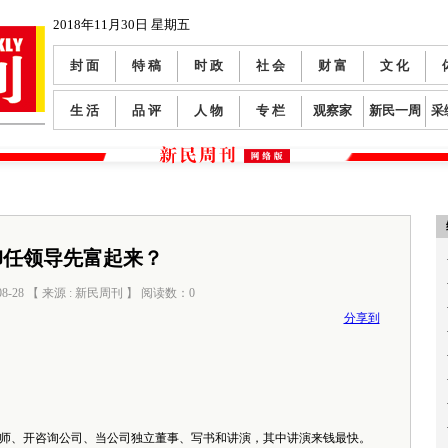
2018年11月30日 星期五
封 面
特 稿
时 政
社 会
财 富
文 化
生 活
品 评
人 物
专 栏
观察家
新民一周
采
卸任领导先富起来？
08-28 【 来源 : 新民周刊 】 阅读数：
0
分享到
、开咨询公司、当公司独立董事、写书和讲演，其中讲演来钱最快。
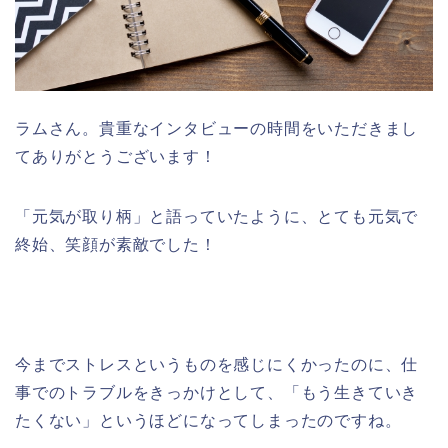
ラムさん。貴重なインタビューの時間をいただきまし
てありがとうございます！
「元気が取り柄」と語っていたように、とても元気で
終始、笑顔が素敵でした！
今までストレスというものを感じにくかったのに、仕
事でのトラブルをきっかけとして、「もう生きていき
たくない」というほどになってしまったのですね。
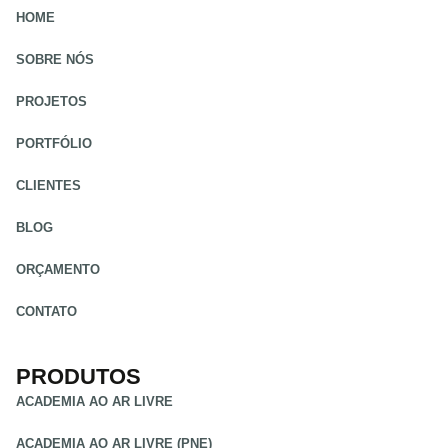
HOME
SOBRE NÓS
PROJETOS
PORTFÓLIO
CLIENTES
BLOG
ORÇAMENTO
CONTATO
PRODUTOS
ACADEMIA AO AR LIVRE
ACADEMIA AO AR LIVRE (PNE)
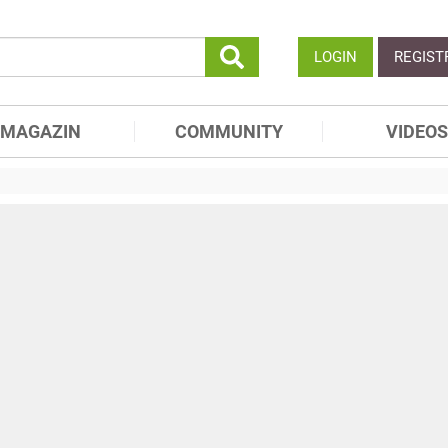
LOGIN
REGIST
MAGAZIN
COMMUNITY
VIDEOS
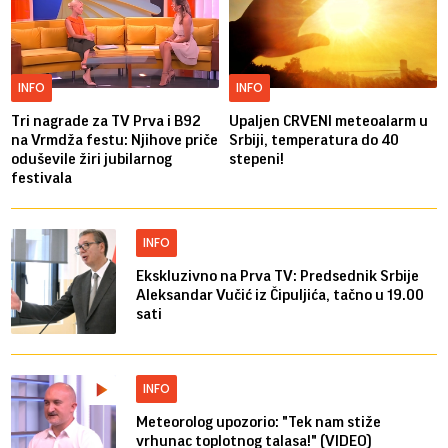
INFO
INFO
Tri nagrade za TV Prva i B92
Upaljen CRVENI meteoalarm u
na Vrmdža festu: Njihove priče
Srbiji, temperatura do 40
oduševile žiri jubilarnog
stepeni!
festivala
INFO
Ekskluzivno na Prva TV: Predsednik Srbije
Aleksandar Vučić iz Čipuljića, tačno u 19.00
sati
INFO
Meteorolog upozorio: "Tek nam stiže
vrhunac toplotnog talasa!" (VIDEO)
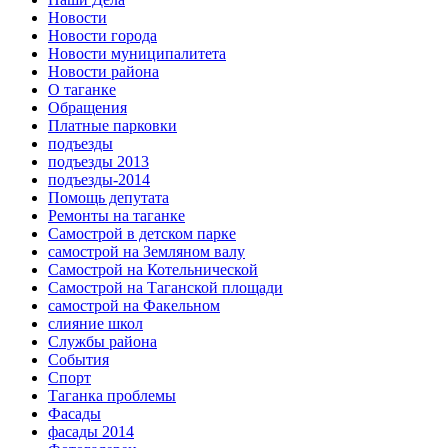
Новости
Новости города
Новости муниципалитета
Новости района
О таганке
Обращения
Платные парковки
подъезды
подъезды 2013
подъезды-2014
Помощь депутата
Ремонты на таганке
Самострой в детском парке
самострой на Земляном валу
Самострой на Котельнической
Самострой на Таганской площади
самострой на Факельном
слияние школ
Службы района
События
Спорт
Таганка проблемы
Фасады
фасады 2014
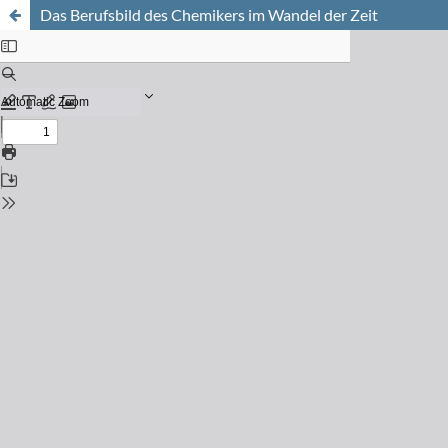
Das Berufsbild des Chemikers im Wandel der Zeit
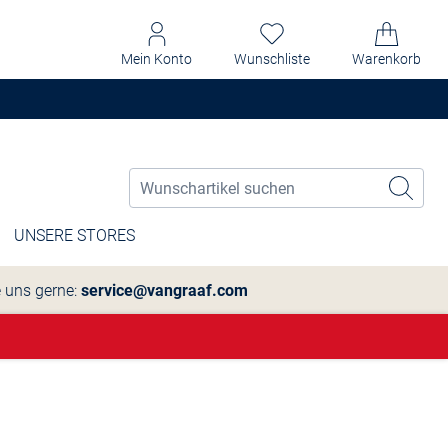
Mein Konto
Wunschliste
Warenkorb
UNSERE STORES
e uns gerne:
service@vangraaf.com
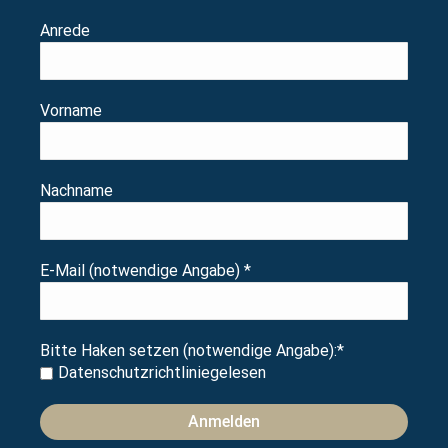
Anrede
Vorname
Nachname
E-Mail (notwendige Angabe)
*
Bitte Haken setzen (notwendige Angabe):
*
Datenschutzrichtlinie
gelesen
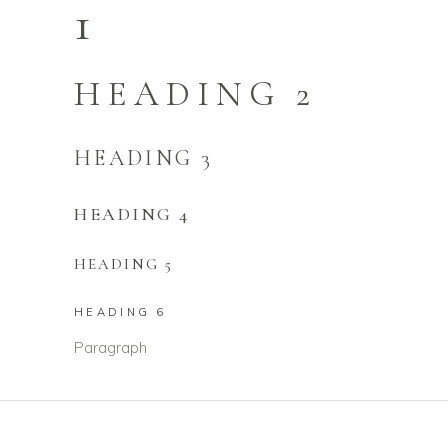
1
HEADING 2
HEADING 3
HEADING 4
HEADING 5
HEADING 6
Paragraph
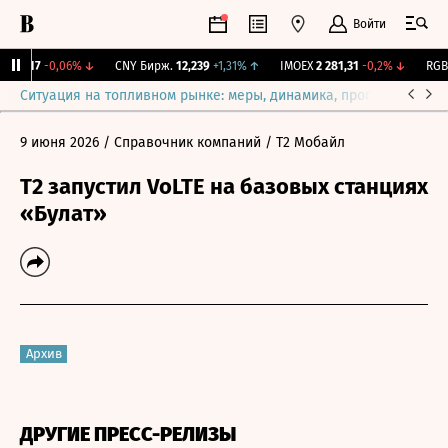
Войти
115,17
-0,06%
↓
CNY Бирж.
12,239
+1,31%
↑
IMOEX
2 281,31
-0,2%
↓
RGBIT
Ситуация на топливном рынке: меры, динамика, прогнозы
Выб
9 июня 2026
/ Справочник компаний
/ Т2 Мобайл
Т2 запустил VoLTE на базовых станциях
«Булат»
Архив
ДРУГИЕ ПРЕСС-РЕЛИЗЫ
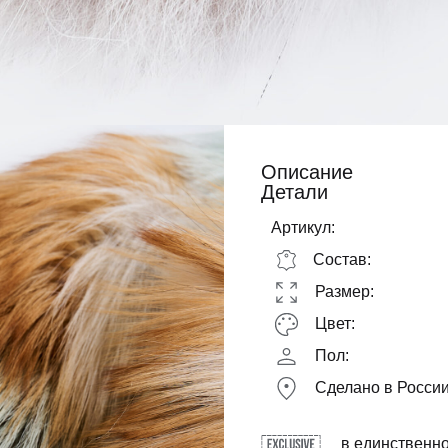
Описание
Детали
Артикул:
Состав:
Размер:
Цвет:
Пол:
Сделано в Росси
в единственн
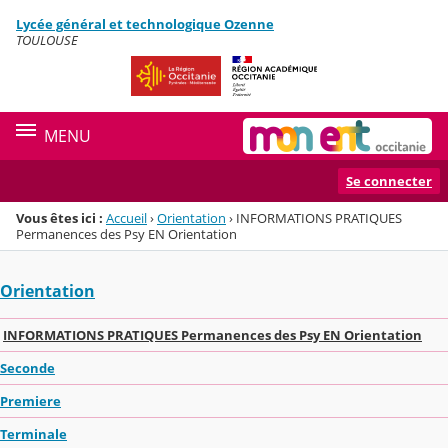
Panneau de gestion des cookies
Lycée général et technologique Ozenne
Menu de la rubrique
Contenu
TOULOUSE
MENU
Se connecter
Vous êtes ici :
Accueil
›
Orientation
›
INFORMATIONS PRATIQUES
Permanences des Psy EN Orientation
Orientation
INFORMATIONS PRATIQUES Permanences des Psy EN Orientation
Seconde
Premiere
Terminale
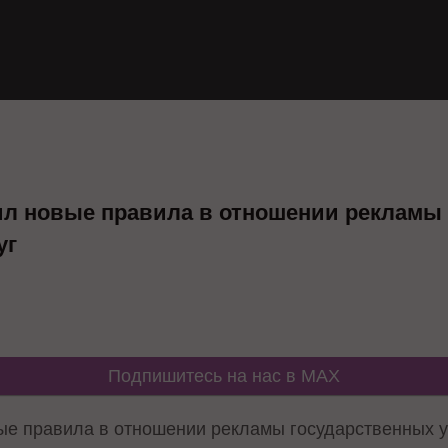
ил новые правила в отношении рекламы
уг
Подпишитесь на нас в MAX
ые правила в отношении рекламы государственных ус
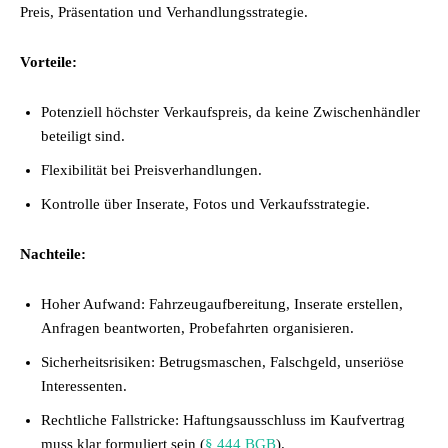
Preis, Präsentation und Verhandlungsstrategie.
Vorteile:
Potenziell höchster Verkaufspreis, da keine Zwischenhändler
beteiligt sind.
Flexibilität bei Preisverhandlungen.
Kontrolle über Inserate, Fotos und Verkaufsstrategie.
Nachteile:
Hoher Aufwand: Fahrzeugaufbereitung, Inserate erstellen,
Anfragen beantworten, Probefahrten organisieren.
Sicherheitsrisiken: Betrugsmaschen, Falschgeld, unseriöse
Interessenten.
Rechtliche Fallstricke: Haftungsausschluss im Kaufvertrag
muss klar formuliert sein (
§ 444 BGB
).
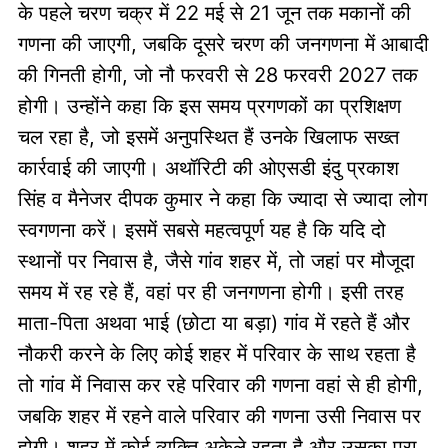
के पहले चरण चक्र में 22 मई से 21 जून तक मकानों की
गणना की जाएगी, जबकि दूसरे चरण की जनगणना में आबादी
की गिनती होगी, जो नौ फरवरी से 28 फरवरी 2027 तक
होगी। उन्होंने कहा कि इस समय प्रगणकों का प्रशिक्षण
चल रहा है, जो इसमें अनुपस्थित हैं उनके खिलाफ सख्त
कार्रवाई की जाएगी। अथॉरिटी की ओएसडी इंदु प्रकाश
सिंह व मैनेजर दीपक कुमार ने कहा कि ज्यादा से ज्यादा लोग
स्वगणना करें। इसमें सबसे महत्वपूर्ण यह है कि यदि दो
स्थानों पर निवास है, जैसे गांव शहर में, तो जहां पर मौजूदा
समय में रह रहे हैं, वहां पर ही जनगणना होगी। इसी तरह
माता-पिता अथवा भाई (छोटा या बड़ा) गांव में रहते हैं और
नौकरी करने के लिए कोई शहर में परिवार के साथ रहता है
तो गांव में निवास कर रहे परिवार की गणना वहां से ही होगी,
जबकि शहर में रहने वाले परिवार की गणना उसी निवास पर
होगी। शहर में कोई व्यक्ति अकेले रहता है और उसका पूरा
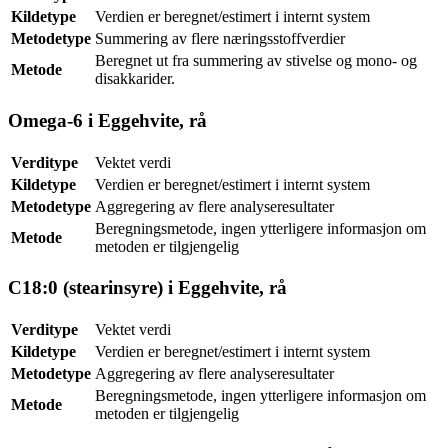
Kildetype
Verdien er beregnet/estimert i internt system
Metodetype
Summering av flere næringsstoffverdier
Beregnet ut fra summering av stivelse og mono- og
Metode
disakkarider.
Omega-6 i Eggehvite, rå
Verditype
Vektet verdi
Kildetype
Verdien er beregnet/estimert i internt system
Metodetype
Aggregering av flere analyseresultater
Beregningsmetode, ingen ytterligere informasjon om
Metode
metoden er tilgjengelig
C18:0 (stearinsyre) i Eggehvite, rå
Verditype
Vektet verdi
Kildetype
Verdien er beregnet/estimert i internt system
Metodetype
Aggregering av flere analyseresultater
Beregningsmetode, ingen ytterligere informasjon om
Metode
metoden er tilgjengelig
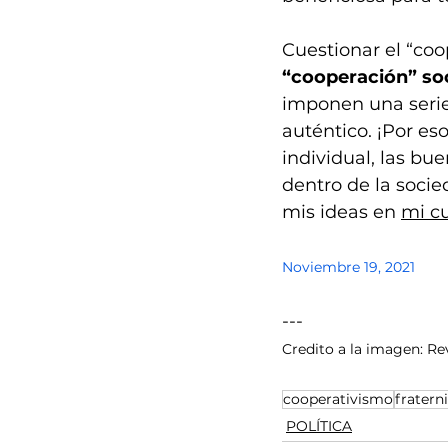
Cuestionar el “co
“cooperación” soc
imponen una serie 
auténtico. ¡Por es
individual, las bu
dentro de la socie
mis ideas en 
mi cu
Noviembre 19, 2021
---
Credito a la imagen: Re
cooperativismo
fratern
POLÍTICA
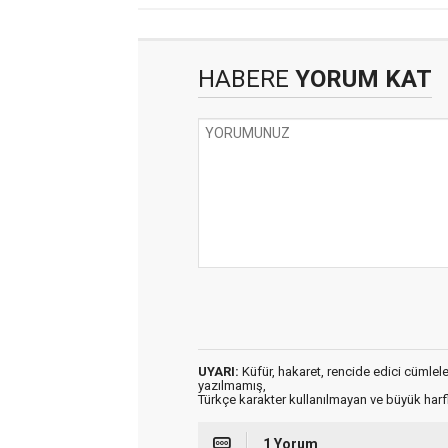
HABERE
YORUM KAT
UYARI:
Küfür, hakaret, rencide edici cümleler 
yazılmamış,
Türkçe karakter kullanılmayan ve büyük har
1 Yorum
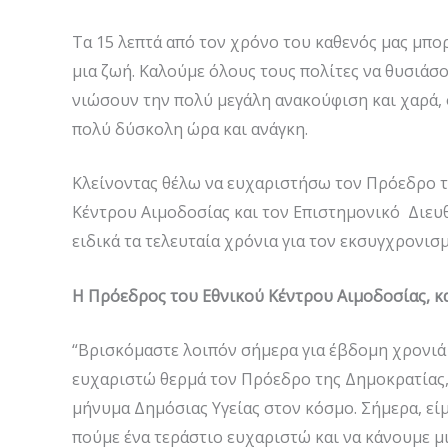
Τα 15 λεπτά από τον χρόνο του καθενός μας μπ
μια ζωή. Καλούμε όλους τους πολίτες να θυσιάσου
νιώσουν την πολύ μεγάλη ανακούφιση και χαρά, ό
πολύ δύσκολη ώρα και ανάγκη.
Κλείνοντας θέλω να ευχαριστήσω τον Πρόεδρο τ
Κέντρου Αιμοδοσίας και τον Επιστημονικό Διευθ
ειδικά τα τελευταία χρόνια για τον εκσυγχρονι
Η Πρόεδρος του Εθνικού Κέντρου Αιμοδοσίας, κα
“Βρισκόμαστε λοιπόν σήμερα για έβδομη χρονιά 
ευχαριστώ θερμά τον Πρόεδρο της Δημοκρατίας, 
μήνυμα Δημόσιας Υγείας στον κόσμο. Σήμερα, είμα
πούμε ένα τεράστιο ευχαριστώ και να κάνουμε μ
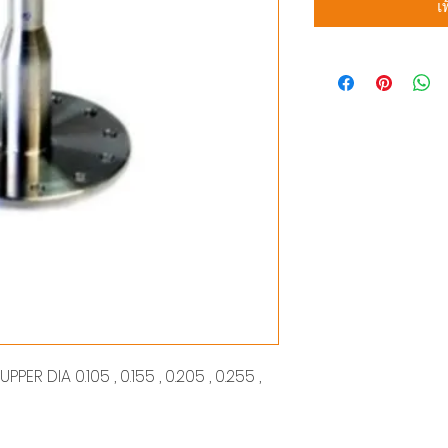
เ
ER DIA 0.105 , 0.155 , 0.205 , 0.255 ,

┄┄┄┄┄┄

→ **Task details**: Show each line from the items above that contains the word "ευχαριστώ".

→ **Written answer**:
ευχαριστώ θερμά τον Πρόεδρο της Δημοκρατίας, 
πούμε ένα τεράστιο ευχαριστώ και να κάνουμε μ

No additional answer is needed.